Let `ABC` be a triangle. Then, given perimeter = `10.4 cm` i.e., `AB + BC + CA = 10.4cm` and two angles are `45^(@) and 120^(@)` .
say `angleB = 45^(@) and angleC = 120^(@)`
Now, to construct the `Delta ABC` use the following steps.
(i) Draw a line segment say XY and equal to perimeter i.e., `AB + BC + CA = 10.4cm` (ii) Make angle `angleLXY = angleB = 45^(@) and angleMYX = angleC = 120^(@)`.
(iii) Bisect `angleLXY and angleMYX` and let these bisectors intersect at a point A (say).

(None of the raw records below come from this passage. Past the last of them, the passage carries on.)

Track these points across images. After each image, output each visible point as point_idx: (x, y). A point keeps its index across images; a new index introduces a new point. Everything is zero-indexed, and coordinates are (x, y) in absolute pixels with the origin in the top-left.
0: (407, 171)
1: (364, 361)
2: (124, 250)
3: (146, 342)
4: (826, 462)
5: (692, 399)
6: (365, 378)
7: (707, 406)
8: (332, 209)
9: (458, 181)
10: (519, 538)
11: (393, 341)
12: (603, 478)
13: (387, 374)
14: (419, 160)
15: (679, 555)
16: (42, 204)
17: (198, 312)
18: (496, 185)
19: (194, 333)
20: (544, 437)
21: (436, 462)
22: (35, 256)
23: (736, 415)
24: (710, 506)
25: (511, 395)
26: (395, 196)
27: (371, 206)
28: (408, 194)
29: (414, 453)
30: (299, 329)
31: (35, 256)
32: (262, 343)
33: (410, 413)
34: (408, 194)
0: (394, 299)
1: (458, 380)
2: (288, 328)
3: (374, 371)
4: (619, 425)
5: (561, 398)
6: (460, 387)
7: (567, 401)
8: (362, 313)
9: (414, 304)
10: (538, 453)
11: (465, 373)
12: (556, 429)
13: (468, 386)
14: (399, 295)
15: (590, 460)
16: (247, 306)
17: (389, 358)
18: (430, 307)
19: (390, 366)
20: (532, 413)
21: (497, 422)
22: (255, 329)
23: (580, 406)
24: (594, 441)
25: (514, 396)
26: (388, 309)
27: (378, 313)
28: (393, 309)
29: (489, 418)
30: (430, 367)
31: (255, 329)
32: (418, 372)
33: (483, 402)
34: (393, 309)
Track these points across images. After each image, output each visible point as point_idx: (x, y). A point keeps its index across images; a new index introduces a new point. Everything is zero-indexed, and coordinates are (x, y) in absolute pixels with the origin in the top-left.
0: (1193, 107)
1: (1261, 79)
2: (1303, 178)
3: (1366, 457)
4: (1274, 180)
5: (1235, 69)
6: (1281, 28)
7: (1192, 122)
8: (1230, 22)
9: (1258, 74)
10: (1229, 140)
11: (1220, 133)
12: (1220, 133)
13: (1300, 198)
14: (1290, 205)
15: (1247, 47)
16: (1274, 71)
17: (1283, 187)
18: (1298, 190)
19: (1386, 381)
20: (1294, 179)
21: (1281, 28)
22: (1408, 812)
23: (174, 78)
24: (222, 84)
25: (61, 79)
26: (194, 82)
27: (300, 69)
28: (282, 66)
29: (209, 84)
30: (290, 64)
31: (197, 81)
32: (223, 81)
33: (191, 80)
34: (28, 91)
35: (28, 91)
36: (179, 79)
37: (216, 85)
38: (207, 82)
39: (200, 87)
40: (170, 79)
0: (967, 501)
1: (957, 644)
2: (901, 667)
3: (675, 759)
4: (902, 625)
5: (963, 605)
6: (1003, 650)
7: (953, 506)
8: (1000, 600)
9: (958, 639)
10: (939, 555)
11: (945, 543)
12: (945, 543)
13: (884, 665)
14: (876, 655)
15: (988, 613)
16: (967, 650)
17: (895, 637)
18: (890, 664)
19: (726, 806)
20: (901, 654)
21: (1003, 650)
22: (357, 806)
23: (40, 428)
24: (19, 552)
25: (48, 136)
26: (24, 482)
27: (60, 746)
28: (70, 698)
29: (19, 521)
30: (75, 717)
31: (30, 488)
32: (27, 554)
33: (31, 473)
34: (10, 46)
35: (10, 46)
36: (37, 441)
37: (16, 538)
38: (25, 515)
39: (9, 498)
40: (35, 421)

(iv) Draw perpendicular bisectors PQ and RS of AX and AY, respectively.
(v) Let PQ intersect XY at B and RS intersect XY at C. Join AB and AC. Thus , `DeltaABC` is the required triangle.
Justification Since, B lies on the perpendicular bisector PQ of AX.
`:.` XB = AB
Since, C lies on the perpendicular bisector RS of AY.
`:.` CY = AC
Thus, `AB + BC + CA = XB + CY = XY`
Again, `angleBAX = angleAXB` [`because` in `DeltaAXB`, AB = XB]....(i)
Also, `angleABC = angleBAX + angleAXB` [`because angleABC` is an exterior angle of `DeltaAXB`]
= `angle AXB + angleAXB` [from Eq. (i)]
= `2 angleAXB= angleLXY` [`because` AX is a bisector of `angleLXB`]
Also, `angleCAY = angleAYC` [`because in DeltaAYC`, AC = CY]
`:. angleACB = angleCAY + angleAYC` [`because angle ACB` is an exterior angle of `DeltaAYC`]
= `angleCAY + angleCAY`
= `2 angleCAY = angleMYX` [`because` AY is a bisector of `angleMYX`]
Thus, our construction is justified.